== DATASET RECORDS ==
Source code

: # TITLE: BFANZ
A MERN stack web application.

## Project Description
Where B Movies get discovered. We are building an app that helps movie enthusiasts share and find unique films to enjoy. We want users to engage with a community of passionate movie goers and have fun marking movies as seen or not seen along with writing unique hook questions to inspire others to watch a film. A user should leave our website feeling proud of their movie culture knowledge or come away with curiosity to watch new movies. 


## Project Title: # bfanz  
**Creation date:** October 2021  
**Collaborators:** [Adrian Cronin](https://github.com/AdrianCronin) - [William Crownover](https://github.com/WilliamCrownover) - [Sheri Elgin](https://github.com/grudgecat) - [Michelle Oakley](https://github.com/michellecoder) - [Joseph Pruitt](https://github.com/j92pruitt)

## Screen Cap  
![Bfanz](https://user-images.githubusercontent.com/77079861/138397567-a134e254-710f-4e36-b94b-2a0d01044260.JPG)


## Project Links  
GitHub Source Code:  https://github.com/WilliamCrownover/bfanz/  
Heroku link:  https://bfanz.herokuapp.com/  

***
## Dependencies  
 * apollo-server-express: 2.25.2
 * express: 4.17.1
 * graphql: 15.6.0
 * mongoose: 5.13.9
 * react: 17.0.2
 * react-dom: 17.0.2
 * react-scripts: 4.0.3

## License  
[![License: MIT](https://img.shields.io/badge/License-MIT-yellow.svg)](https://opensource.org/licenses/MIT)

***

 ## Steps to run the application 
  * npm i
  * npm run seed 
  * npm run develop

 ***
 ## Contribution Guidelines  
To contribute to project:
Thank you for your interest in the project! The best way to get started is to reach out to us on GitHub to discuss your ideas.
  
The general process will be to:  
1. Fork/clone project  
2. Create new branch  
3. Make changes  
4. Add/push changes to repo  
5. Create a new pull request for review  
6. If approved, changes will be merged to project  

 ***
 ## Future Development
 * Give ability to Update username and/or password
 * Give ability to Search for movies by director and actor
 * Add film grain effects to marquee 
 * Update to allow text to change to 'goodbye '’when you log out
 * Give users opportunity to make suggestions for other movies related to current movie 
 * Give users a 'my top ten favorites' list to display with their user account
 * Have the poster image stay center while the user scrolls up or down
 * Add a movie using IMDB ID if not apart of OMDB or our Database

...

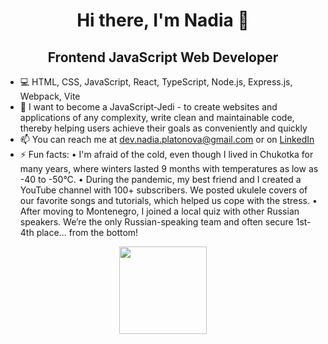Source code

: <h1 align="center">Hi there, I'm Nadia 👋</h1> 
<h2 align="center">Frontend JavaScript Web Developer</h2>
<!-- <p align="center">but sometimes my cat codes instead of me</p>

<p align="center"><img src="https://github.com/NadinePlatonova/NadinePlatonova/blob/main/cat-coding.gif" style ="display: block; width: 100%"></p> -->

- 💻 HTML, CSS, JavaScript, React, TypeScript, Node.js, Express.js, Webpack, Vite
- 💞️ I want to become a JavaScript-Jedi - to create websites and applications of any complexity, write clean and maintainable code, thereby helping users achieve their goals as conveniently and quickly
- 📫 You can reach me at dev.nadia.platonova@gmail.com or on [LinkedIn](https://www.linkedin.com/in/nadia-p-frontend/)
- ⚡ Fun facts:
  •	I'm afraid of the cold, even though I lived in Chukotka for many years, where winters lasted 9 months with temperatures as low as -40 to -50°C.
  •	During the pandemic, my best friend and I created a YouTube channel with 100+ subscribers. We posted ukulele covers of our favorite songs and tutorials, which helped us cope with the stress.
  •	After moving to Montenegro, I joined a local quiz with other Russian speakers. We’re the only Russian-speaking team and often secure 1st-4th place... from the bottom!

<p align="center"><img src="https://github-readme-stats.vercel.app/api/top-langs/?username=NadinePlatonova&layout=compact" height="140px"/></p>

...

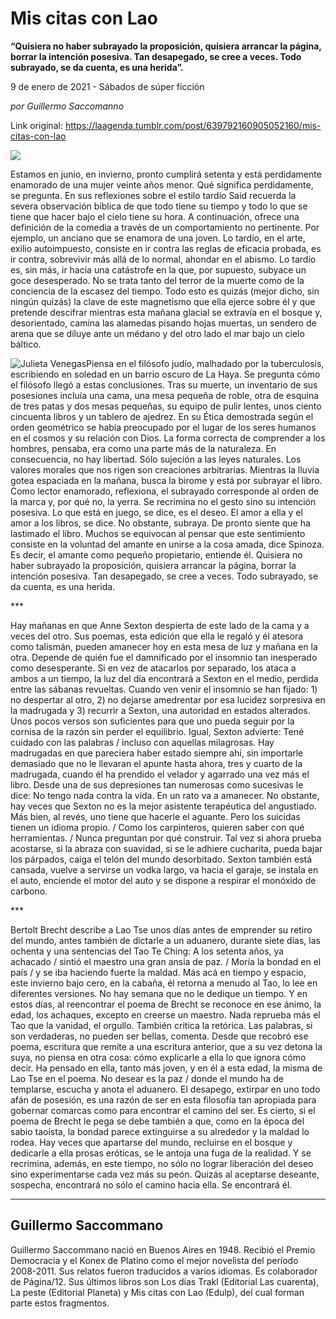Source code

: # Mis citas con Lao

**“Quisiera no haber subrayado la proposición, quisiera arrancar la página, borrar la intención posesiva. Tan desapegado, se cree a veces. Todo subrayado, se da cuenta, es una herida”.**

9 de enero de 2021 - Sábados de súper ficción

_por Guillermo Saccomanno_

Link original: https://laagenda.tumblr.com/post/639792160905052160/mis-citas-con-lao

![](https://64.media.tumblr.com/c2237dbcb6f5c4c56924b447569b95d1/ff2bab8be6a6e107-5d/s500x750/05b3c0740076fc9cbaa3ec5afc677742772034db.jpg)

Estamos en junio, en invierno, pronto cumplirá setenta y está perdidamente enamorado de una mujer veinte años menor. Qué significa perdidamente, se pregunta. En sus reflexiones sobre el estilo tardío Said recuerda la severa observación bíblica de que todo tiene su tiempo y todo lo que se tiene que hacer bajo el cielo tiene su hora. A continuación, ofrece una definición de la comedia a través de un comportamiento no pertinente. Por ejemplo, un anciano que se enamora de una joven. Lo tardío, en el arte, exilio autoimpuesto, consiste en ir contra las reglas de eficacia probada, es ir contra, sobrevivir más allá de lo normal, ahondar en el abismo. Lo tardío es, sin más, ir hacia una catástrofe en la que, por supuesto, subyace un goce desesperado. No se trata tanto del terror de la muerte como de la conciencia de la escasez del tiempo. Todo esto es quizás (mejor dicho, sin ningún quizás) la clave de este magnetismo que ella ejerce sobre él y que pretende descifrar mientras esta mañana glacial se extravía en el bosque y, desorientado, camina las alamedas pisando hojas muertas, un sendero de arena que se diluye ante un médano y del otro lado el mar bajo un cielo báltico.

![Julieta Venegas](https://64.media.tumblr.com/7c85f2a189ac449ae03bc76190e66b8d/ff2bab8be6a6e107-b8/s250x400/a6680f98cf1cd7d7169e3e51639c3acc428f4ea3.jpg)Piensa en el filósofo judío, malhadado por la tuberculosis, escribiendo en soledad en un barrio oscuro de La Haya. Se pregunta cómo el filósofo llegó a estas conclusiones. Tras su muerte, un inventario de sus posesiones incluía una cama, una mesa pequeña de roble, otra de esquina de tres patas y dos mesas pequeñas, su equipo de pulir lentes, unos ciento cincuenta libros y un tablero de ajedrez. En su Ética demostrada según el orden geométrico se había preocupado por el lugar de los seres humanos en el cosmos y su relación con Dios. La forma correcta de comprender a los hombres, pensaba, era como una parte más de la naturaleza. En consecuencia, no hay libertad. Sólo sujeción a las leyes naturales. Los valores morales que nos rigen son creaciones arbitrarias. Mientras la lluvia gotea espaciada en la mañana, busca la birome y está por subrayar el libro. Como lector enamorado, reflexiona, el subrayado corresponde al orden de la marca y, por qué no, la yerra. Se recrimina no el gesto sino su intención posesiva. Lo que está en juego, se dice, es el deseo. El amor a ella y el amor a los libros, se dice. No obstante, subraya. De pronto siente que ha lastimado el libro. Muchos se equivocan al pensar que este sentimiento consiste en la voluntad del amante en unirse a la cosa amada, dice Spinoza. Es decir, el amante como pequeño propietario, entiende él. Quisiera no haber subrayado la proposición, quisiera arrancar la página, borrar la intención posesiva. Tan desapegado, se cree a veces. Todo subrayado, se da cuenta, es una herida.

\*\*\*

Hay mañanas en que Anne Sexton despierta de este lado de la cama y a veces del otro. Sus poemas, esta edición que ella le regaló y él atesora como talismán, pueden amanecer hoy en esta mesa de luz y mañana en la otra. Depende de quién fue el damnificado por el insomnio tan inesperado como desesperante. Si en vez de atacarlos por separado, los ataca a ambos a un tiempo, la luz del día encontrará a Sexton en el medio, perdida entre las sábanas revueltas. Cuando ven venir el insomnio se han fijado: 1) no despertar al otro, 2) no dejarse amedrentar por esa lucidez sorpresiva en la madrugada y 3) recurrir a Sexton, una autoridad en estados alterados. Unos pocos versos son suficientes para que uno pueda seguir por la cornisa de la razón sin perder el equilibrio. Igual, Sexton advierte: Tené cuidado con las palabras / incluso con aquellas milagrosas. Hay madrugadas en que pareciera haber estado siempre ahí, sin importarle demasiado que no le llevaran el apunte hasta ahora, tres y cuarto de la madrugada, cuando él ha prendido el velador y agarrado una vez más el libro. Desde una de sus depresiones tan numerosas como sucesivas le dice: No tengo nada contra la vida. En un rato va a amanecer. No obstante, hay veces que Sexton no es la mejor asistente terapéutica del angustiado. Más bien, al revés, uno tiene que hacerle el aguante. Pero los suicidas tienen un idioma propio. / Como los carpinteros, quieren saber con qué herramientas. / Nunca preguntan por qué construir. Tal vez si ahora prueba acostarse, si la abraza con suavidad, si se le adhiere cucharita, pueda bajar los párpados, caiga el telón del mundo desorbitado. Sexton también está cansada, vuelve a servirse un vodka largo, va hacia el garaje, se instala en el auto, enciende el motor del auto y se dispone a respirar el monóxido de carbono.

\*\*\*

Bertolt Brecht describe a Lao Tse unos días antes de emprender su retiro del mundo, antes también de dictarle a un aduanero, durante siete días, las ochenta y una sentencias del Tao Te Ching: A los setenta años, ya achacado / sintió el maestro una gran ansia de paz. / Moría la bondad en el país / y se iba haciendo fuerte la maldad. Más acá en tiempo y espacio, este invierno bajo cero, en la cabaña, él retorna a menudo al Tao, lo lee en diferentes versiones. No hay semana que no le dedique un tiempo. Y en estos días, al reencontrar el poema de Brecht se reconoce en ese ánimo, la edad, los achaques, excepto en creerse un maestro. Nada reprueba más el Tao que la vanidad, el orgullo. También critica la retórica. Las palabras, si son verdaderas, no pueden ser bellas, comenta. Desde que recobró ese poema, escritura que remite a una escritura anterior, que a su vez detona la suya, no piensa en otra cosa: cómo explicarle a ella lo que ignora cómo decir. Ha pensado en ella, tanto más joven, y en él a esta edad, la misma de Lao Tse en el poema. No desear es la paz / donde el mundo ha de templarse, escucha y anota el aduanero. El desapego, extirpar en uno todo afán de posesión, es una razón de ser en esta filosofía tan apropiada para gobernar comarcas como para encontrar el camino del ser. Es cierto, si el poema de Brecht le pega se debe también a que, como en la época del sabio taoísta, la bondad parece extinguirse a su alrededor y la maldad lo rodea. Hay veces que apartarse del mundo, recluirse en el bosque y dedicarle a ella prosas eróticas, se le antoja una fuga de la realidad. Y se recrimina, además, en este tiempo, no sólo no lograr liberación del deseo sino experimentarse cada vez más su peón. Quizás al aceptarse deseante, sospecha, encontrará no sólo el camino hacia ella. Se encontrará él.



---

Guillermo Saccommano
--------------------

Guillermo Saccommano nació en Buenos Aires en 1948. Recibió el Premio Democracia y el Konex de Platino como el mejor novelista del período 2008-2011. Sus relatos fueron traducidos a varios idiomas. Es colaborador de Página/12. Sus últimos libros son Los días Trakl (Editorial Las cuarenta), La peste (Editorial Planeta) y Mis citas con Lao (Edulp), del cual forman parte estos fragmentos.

== WHAT TO WORK ON ==
Please show the lines in the entries above that hold the string "License".

== SOLUTION ==
## License  
[![License: MIT](https://img.shields.io/badge/License-MIT-yellow.svg)](https://opensource.org/licenses/MIT)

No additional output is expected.